On 6 December 2019, he was caught driving under the influence (DUI) of alcohol at night by a Bulgarian police patrol. The breathalyzer test administered to him initially showed a result of a BAC by volume of 1,5 per mille, punishable under Bulgarian law by 1 to 3 years imprisonment, though he was not charged due to his legal immunity as an MEP. А blood test given by Dzhambazki later verified that he had consumed alcohol, but showed a lowered BAC figure to under 1,2 per mille - punishable under Bulgarian law with an administrative penalty. Dzhambazki confessed that he had been drinking and driving that night, stating that he regretted and was embarrassed by what he dubbed his own "absolutely bad judgement, irrational and irresponsible behaviour". He pledged that in the future he would quit either drinking or driving.

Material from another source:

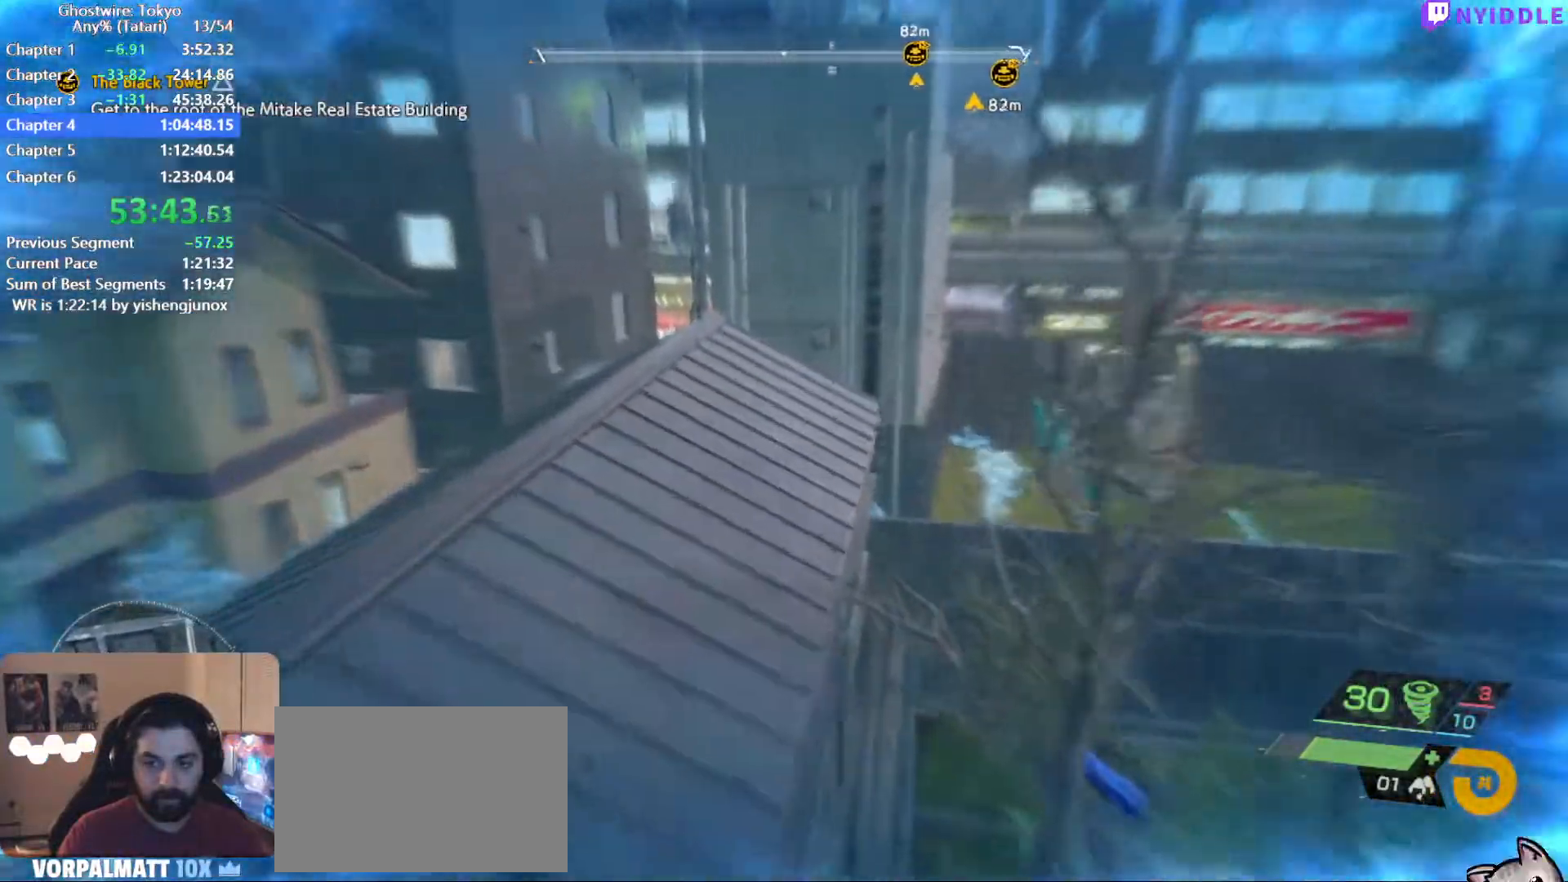
{"keys": ["shift", "space", "w"], "mouse": [], "events": [[234, "space", "up"], [367, "space", "down"]]}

On 7 January 2020, MEP and Reload Bulgaria leader Nikolay Barekov accused Dzhambazki of abusing his influence and forensic manipulation in regards to his DUI, submitting the case before Bulgaria's newly-appointed Chief Prosecutor Ivan Geshev. The allegation was that Dzhambazki did not give a blood test to the hospital which he was ordered to visit, but instead to the Military Medical Academy, an institution subordinate to Bulgarian Minister of Defence and fellow VMRO-BND party leader Krasimir Karakachanov.

During the COVID-19 pandemic Dzhambazki has volunteered at the COVID ward in the Military Medical Academy.